Roxanne Browning directed her small audience to rub the square of chocolate, take a whiff of its aroma and then bite, making sure to hit all of the tongue's taste zones.

"We're going to go all over the world with these chocolates," Browning informed the group of 14 who had gathered for a chocolate and wine pairing event at the Vine Wine Bar in Bellmore. "We're going to be on a journey, a palate-pleasing adventure."

Browning, 55, a chocolate sommelier, speaks of chocolate in terms usually associated with wine, describing the different cacao varietals and blends, and the terroir, or the soil, location and climate in which they grow. Part entertainment and part education, her Web-based company, Exotic Chocolate Tasting, is on a mission to illuminate the nuances and complexities of artisan chocolate's flavors and at the same time tell the stories of the cacao farmers and the artisans who produce chocolate using fair labor practices and environmentally friendly methods.


Trip to Ecuador

For Browning that journey has become more than the simple recounting of a narrative. In June she traveled to Ecuador's Amazon rain forest and stayed with the Kichwa natives of the Kallari cooperative to harvest cacao, observe their production process and see how their business structure allows them a viable alternative to selling their land to logging and oil interests. Now she has teamed up with veteran travel agent Marsha Stone-Hausman, owner of Lin-Mar Travel Associates Inc., in Patchogue, to offer various tour packages to visit the Kallari cooperative.
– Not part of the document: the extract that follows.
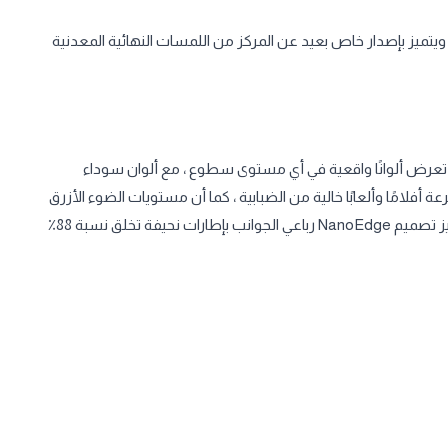
 ويتميز بإصدار خاص بعيد عن المركز من اللمسات النهائية المعدنية
حتوي ZenBook 13 OLED على شاشة OLED NanoEdge مذهلة 5 تعرض ألوانًا واقعية في أي مستوى سطوع ، مع ألوان سوداء
 أفلامًا وألعابًا خالية من الضبابية ، كما أن مستويات الضوء الأزرق
المنخفضة بها معتمدة من TÜV Rheinland لعناية أفضل بالعين. يتميز تصميم NanoEdge رباعي الجوانب بإطارات نحيفة تخلق نسبة 88٪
"Without a doubt there's a market for this," said Stone-Hausman, whose appointment-only business has already received several inquiries about the tours. "First of all, people are interested in the ecology of the area and maintaining the green movement; you can help people raise their standard of living without leaving anything behind that doesn't belong there; people are always looking for different things to do and everybody eats chocolate."

Browning, who lives in Northport where she was once mayor, initially envisioned for herself a business photographing artisan chocolate -- and then eating it. But she discovered her chocolate passion gave her a platform to express other interests.

"Politics was rewarding because of the environmental issues I was interested in," Browning said. "I had no idea that chocolate would lead me to these environmental issues."

At a chocolate show she met artisans who shared their personal stories and the differences between the cacao they use and the almost flavorless beans used in commercial mass-produced chocolate, she said. She also learned about the child labor problems plaguing cacao farms in West Africa, where most of the world's cacao is produced.


Sustainable cooperative

Browning eventually met Judy Logback, the U.S. representative for the Kallari Association. The cooperative of 900 families has found a sustainable income growing, harvesting and selling heirloom cacao varietals without middlemen and making organic chocolate bars.

"They were especially excited about hosting Roxanne, since she is involved in helping people learn how to enjoy (instead of just consume) chocolate," Logback said in an email.

Browning spent 10 days living with a Kichwa family in a thatched-roof house that had no running water or electricity. She pulled cacao pods off trees surrounded by hardwoods, plantains, bananas and other vegetation -- diverse natural habitat critical to the beans' flavor, she said.

"The whole idea is to bring awareness," Browning said.

Of course, that awareness is packaged in fun. Her company, Exotic Chocolate Tasting, offers tastings of chocolate and chocolate paired with wine, at restaurants, wine bars, vineyards and at corporate and charity events. In almost two years, some 4,500 people have attended her chocolate tasting events, Browning said. Four pairings of chocolate and wine typically cost about $30 per person.


Two that go together

For many at the Vine Wine Bar wine and chocolate pairing, Browning's presentation with Gennaro D'Orsi, a sales consultant from Astoria-based wine distributor Empire Merchants, was a revelation.

"I thought it was a gimmick, but it's amazing how much better wine tastes with chocolate," said Marc Hacker, 42, of Plainview, who, with his wife, attended the tasting. "It removed the acidity and made it smoother and sweeter. We were joking that we now can't have wine without chocolate."